Hoje, a Caixa Econômica Federal (CEF) inicia uma nova fase do pagamento dos créditos complementares do Fundo de Garantia por Tempo de Serviço (FGTS) referentes aos planos econômicos Verão (1989) e Collor 1 (1990). Agora será a vez dos trabalhadores que têm de R$ 5.001,00 a R$ 8 mil para receber. Também será liberada a segunda parcela dos pagamentos entre R$ 2.001,00 e R$ 5 mil.

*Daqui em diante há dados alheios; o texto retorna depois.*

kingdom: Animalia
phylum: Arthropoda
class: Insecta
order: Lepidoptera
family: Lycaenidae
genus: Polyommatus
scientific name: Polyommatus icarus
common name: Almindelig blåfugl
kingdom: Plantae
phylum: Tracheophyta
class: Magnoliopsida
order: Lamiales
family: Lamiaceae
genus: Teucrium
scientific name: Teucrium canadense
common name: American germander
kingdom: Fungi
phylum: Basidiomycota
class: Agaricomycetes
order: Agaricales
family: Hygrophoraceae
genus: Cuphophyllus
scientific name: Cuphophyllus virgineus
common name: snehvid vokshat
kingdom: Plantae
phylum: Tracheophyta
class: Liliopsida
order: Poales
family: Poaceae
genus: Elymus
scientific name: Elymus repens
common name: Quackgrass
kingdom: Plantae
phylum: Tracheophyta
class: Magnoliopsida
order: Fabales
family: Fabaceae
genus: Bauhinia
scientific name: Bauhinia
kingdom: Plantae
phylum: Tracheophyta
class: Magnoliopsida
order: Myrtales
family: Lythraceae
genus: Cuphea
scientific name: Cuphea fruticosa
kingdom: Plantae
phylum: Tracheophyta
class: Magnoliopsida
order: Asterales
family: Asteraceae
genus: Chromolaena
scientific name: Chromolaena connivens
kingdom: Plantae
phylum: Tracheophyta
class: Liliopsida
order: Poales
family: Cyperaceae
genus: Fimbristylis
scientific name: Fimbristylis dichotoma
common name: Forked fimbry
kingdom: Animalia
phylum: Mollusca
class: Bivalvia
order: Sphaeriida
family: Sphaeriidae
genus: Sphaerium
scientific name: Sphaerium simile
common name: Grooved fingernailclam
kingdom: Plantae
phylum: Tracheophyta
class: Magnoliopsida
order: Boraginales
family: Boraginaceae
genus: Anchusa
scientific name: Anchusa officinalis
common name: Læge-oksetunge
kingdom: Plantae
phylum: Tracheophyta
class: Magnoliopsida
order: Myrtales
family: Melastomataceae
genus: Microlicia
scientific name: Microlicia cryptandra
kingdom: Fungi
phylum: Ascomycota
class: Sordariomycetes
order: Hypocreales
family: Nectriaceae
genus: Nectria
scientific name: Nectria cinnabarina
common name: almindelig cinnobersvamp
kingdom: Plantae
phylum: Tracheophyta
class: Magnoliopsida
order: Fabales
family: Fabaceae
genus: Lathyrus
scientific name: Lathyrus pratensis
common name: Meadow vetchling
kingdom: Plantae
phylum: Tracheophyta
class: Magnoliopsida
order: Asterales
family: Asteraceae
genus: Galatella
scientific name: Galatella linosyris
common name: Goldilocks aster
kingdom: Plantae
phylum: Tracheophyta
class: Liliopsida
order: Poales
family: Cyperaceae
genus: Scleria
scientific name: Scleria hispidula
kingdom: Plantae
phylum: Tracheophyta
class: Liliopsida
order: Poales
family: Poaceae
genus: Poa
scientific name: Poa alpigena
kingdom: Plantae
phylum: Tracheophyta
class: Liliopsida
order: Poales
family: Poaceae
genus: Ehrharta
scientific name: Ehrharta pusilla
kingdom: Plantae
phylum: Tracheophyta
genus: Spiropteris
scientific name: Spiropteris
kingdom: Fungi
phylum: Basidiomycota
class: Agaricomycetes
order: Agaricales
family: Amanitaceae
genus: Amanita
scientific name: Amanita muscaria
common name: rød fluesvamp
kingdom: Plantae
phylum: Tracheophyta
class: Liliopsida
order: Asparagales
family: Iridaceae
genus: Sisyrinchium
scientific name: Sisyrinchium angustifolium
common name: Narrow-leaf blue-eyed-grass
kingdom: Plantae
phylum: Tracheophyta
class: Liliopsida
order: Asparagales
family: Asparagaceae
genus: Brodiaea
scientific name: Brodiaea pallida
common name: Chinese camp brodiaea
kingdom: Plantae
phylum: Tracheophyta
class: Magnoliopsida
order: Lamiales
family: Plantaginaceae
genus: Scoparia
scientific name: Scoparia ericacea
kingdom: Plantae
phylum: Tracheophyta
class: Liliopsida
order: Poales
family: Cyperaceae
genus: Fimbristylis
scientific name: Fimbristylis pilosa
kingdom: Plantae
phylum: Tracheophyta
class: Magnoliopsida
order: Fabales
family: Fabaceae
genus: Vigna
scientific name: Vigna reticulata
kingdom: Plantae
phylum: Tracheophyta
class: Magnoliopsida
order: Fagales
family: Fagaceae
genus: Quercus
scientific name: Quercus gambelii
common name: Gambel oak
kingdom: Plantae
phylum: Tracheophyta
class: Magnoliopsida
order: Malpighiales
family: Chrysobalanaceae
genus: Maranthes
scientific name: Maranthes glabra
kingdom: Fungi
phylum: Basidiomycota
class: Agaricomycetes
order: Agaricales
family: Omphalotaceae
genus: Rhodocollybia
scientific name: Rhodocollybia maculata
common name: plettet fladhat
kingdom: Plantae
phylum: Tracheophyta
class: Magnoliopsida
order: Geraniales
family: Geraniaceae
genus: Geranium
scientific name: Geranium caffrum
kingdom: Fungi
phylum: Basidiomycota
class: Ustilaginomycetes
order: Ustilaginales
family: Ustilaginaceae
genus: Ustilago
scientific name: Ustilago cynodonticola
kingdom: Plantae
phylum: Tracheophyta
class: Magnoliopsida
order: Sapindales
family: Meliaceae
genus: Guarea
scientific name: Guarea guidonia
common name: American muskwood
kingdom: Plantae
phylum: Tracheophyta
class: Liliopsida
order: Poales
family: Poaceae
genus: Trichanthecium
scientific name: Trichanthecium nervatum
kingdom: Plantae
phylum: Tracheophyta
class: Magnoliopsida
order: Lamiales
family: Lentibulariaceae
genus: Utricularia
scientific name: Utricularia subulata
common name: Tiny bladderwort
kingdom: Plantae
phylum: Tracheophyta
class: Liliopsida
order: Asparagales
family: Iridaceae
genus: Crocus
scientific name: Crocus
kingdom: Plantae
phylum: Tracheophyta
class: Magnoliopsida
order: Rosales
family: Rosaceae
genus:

De acordo com o gerente de mercado da CEF em Bauru Wanglei Taú, o pagamento dos valores até R$ 8 mil será feito em sete parcelas semestrais, sendo que a partir de hoje está liberado o saque para a primeira delas. Não há levantamento sobre quantas pessoas receberão o crédito nesta fase.

“O trabalhador que ainda não assinou o acordo para receber os créditos complementares pode fazer isso nas agências dos Correios ou pela Internet, no www.fgts.caixa. gov.br”, orienta Taú. Outras informações também podem ser obtidas pelo telefone 0800-550101.

Segundo Taú, desde junho de 2002 até 10 de julho deste ano, somente em Bauru foram pagos 142.871 benefícios, totalizando R$ 26,476 milhões. No âmbito do Escritório de Negócios (EN) da Caixa foram pagos 609.017 benefícios, num valor total de R$ 105,828 milhões.